Task description =
Every record that follows should be written out word for word; the pictures stay out.

Data extract =
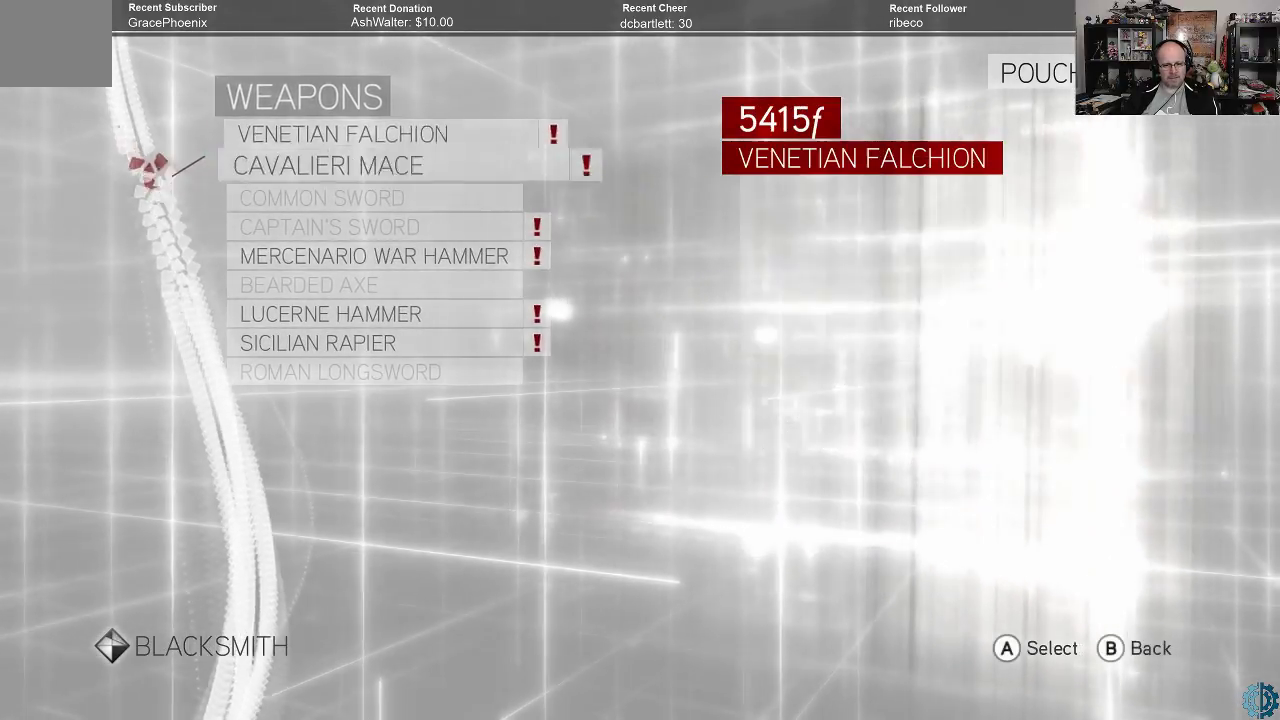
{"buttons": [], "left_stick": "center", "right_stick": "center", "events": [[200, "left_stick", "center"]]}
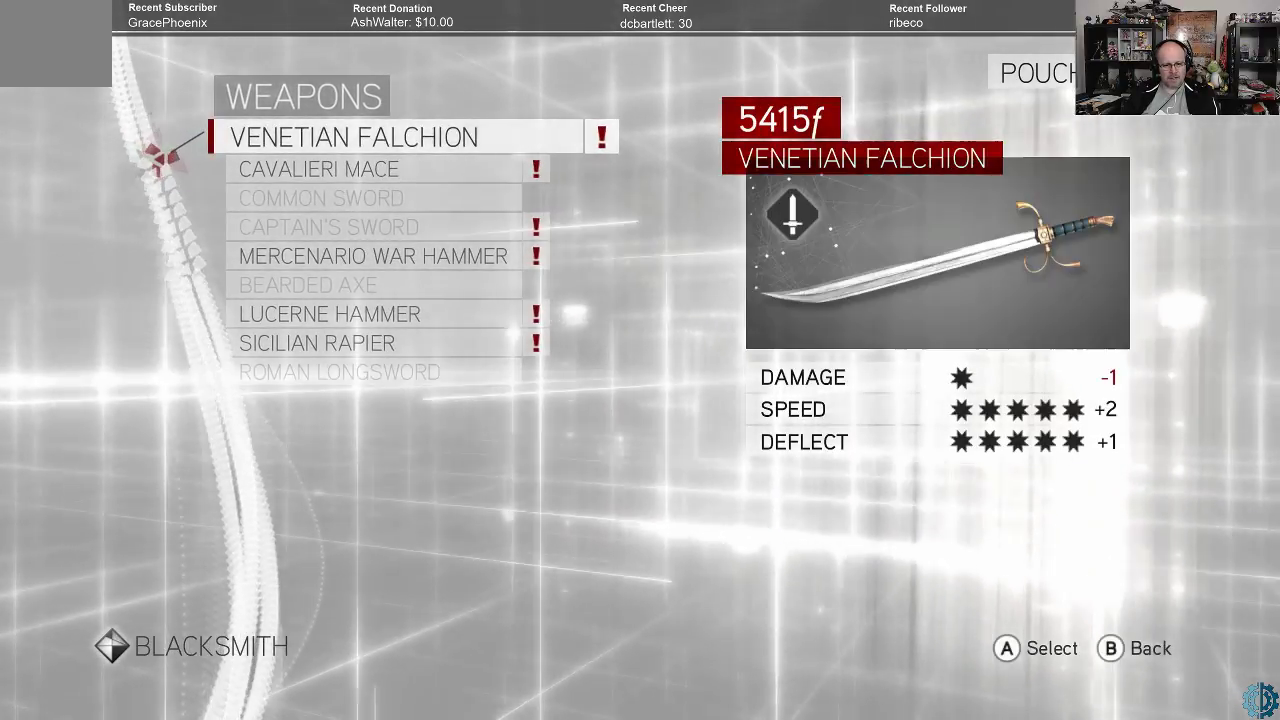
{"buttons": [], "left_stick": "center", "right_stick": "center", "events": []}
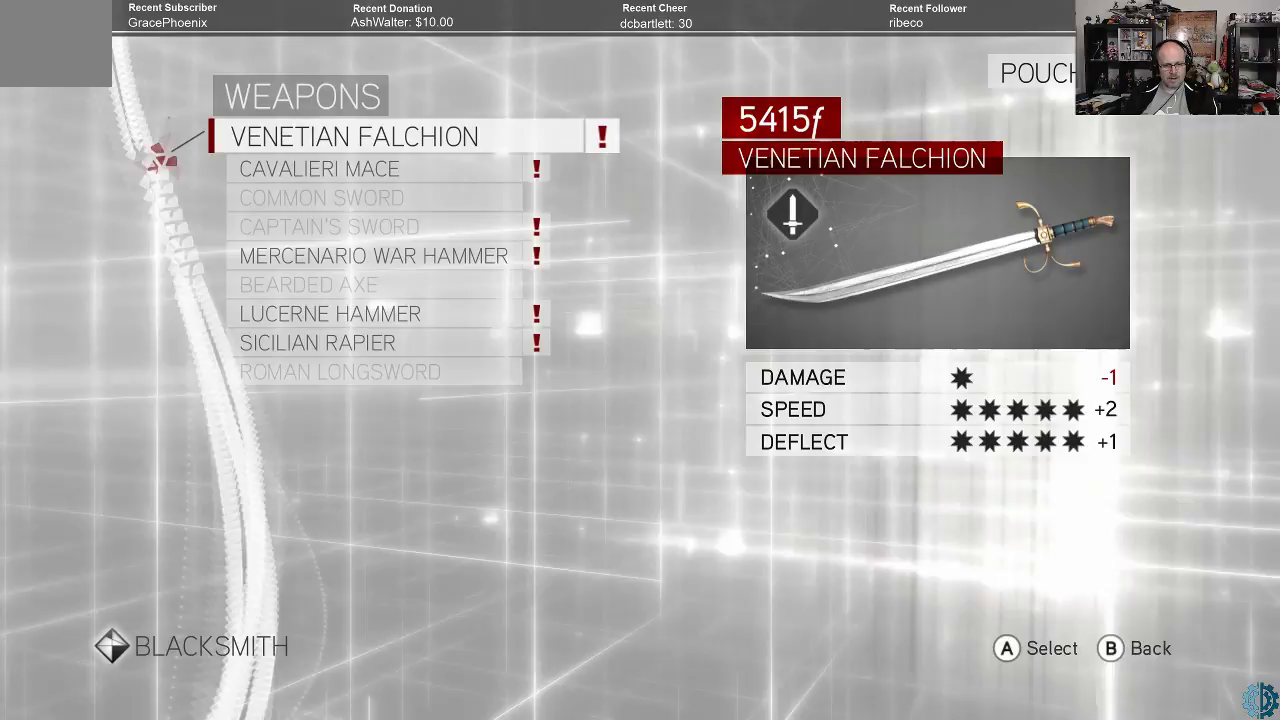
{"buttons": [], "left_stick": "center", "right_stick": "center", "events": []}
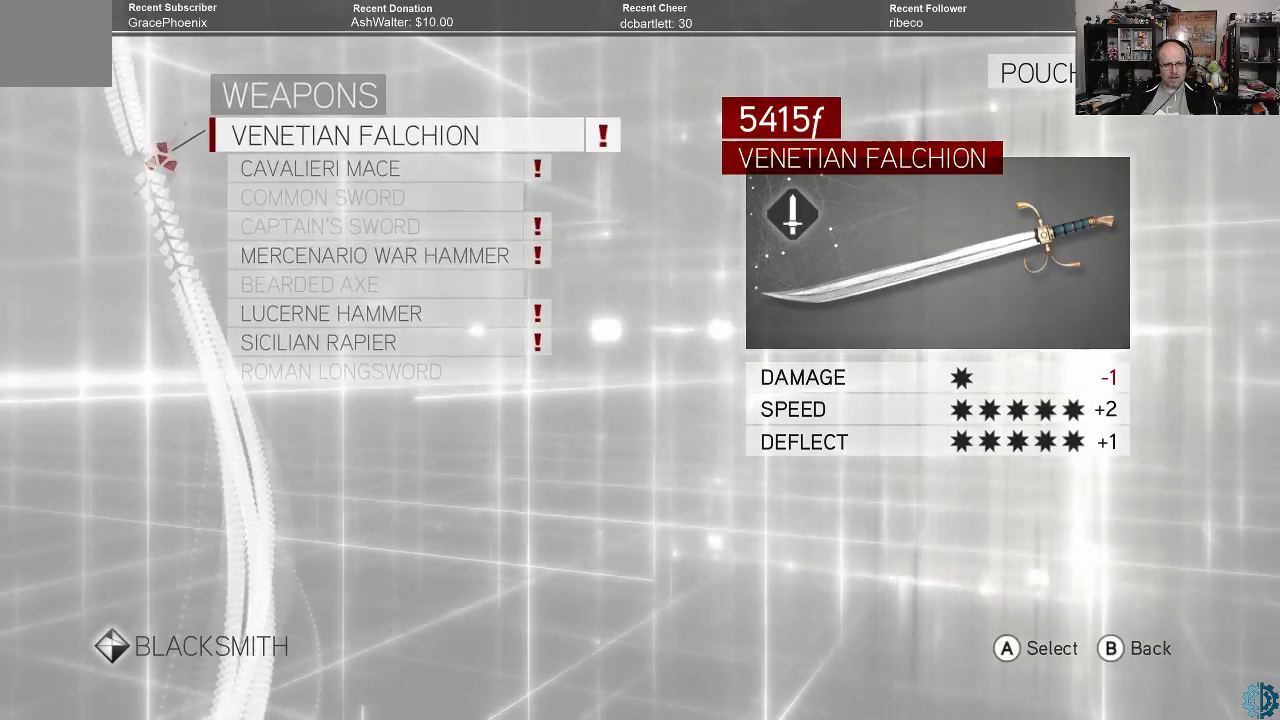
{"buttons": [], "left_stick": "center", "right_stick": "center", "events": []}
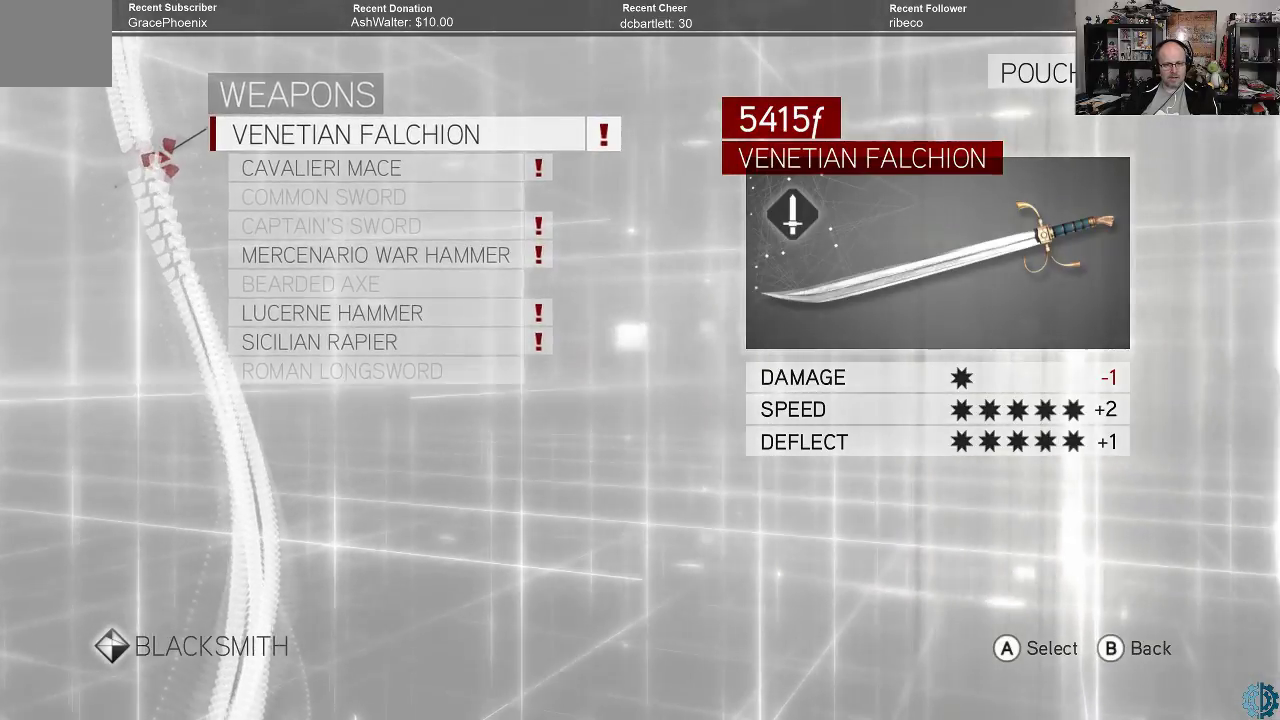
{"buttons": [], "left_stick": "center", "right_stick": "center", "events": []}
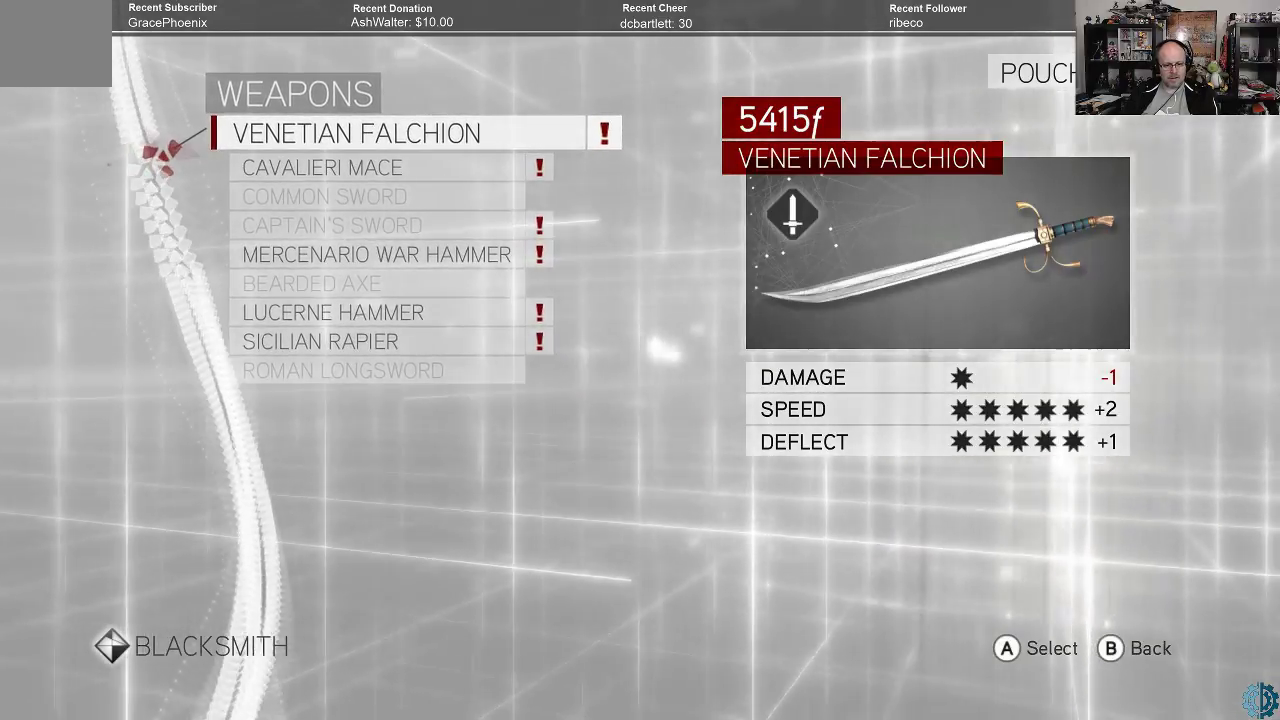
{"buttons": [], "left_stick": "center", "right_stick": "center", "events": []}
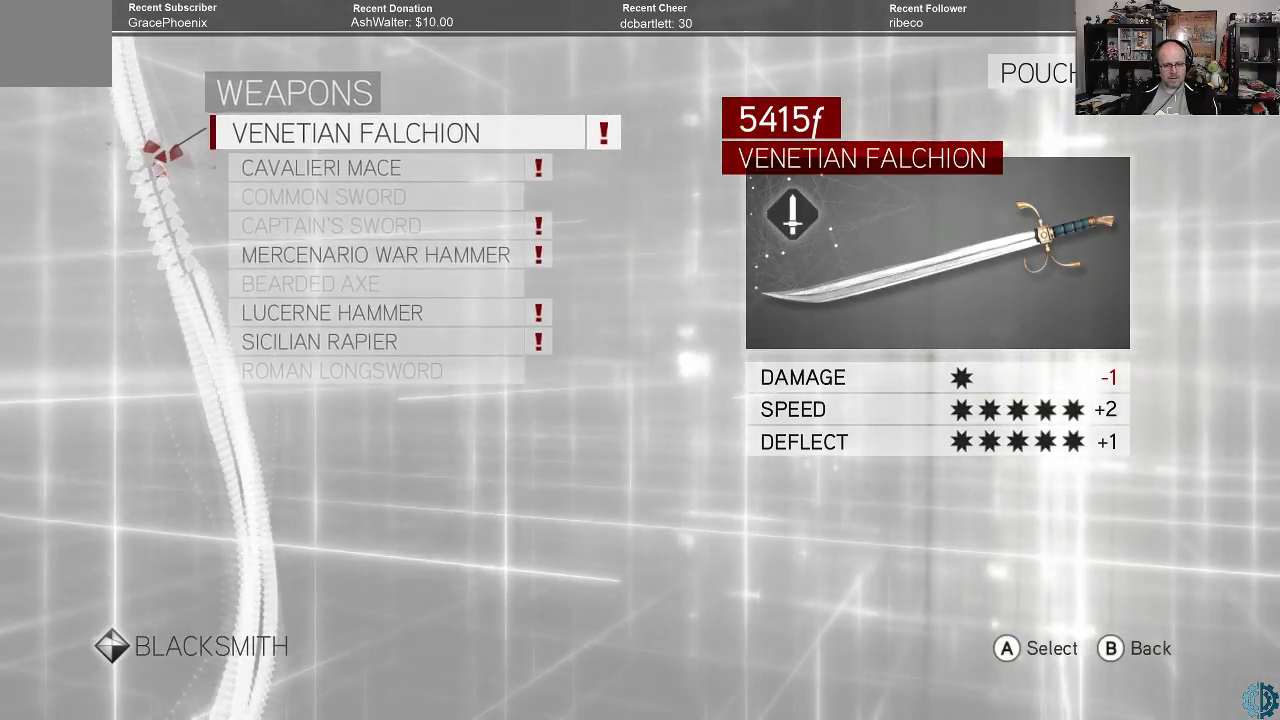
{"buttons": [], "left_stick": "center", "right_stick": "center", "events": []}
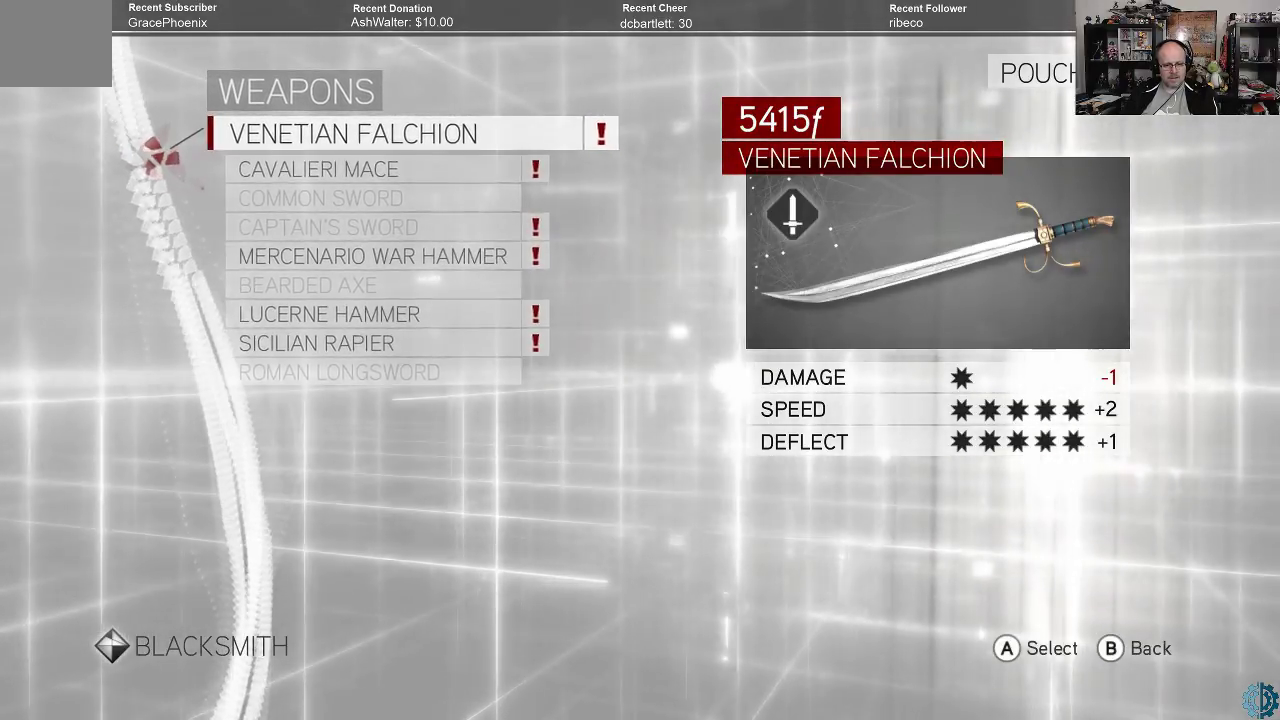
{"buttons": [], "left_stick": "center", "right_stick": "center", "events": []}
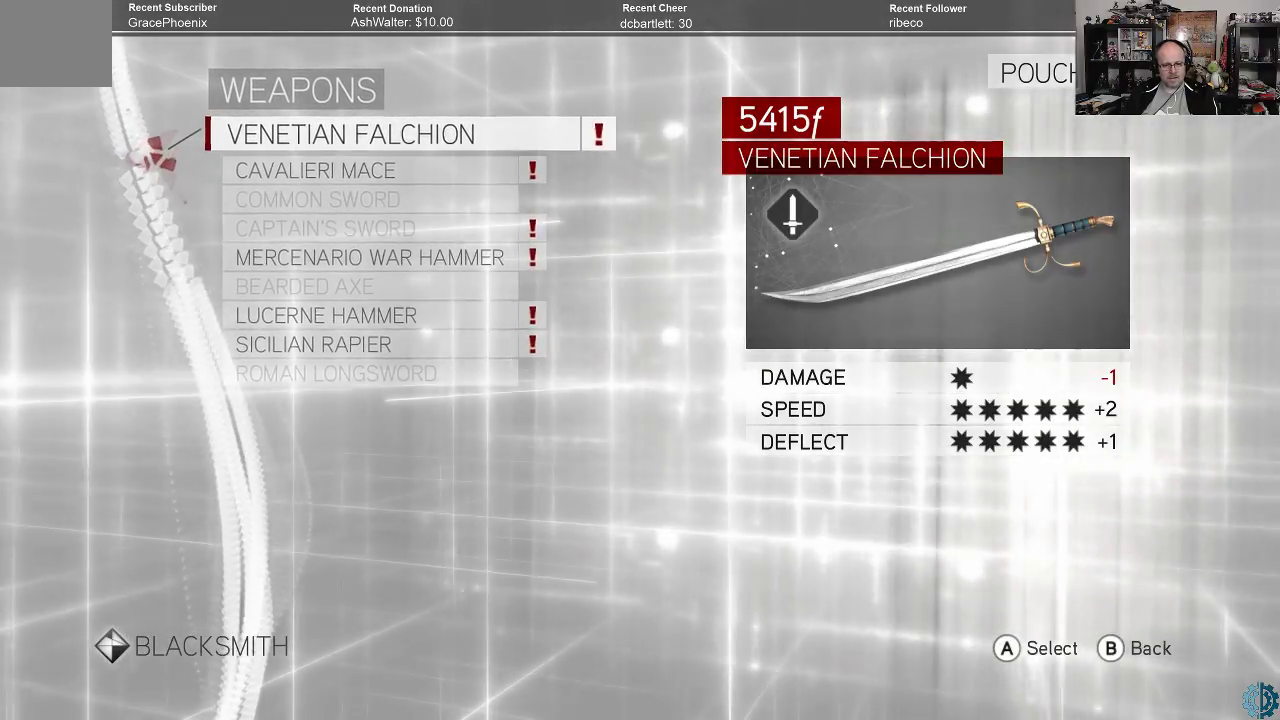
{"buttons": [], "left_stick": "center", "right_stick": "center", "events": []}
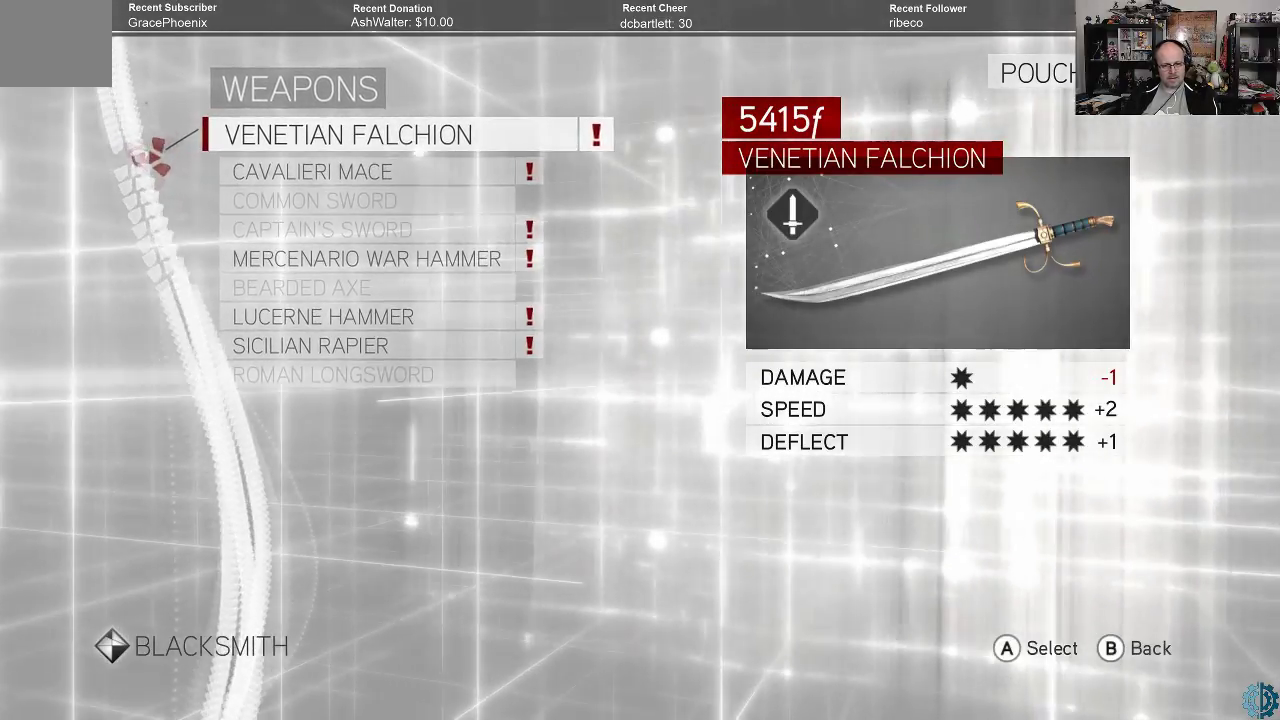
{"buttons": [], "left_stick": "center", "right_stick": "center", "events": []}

Response to this exercise =
{"buttons": [], "left_stick": "center", "right_stick": "center", "events": [[200, "left_stick", "center"]]}
{"buttons": [], "left_stick": "center", "right_stick": "center", "events": []}
{"buttons": [], "left_stick": "center", "right_stick": "center", "events": []}
{"buttons": [], "left_stick": "center", "right_stick": "center", "events": []}
{"buttons": [], "left_stick": "center", "right_stick": "center", "events": []}
{"buttons": [], "left_stick": "center", "right_stick": "center", "events": []}
{"buttons": [], "left_stick": "center", "right_stick": "center", "events": []}
{"buttons": [], "left_stick": "center", "right_stick": "center", "events": []}
{"buttons": [], "left_stick": "center", "right_stick": "center", "events": []}
{"buttons": [], "left_stick": "center", "right_stick": "center", "events": []}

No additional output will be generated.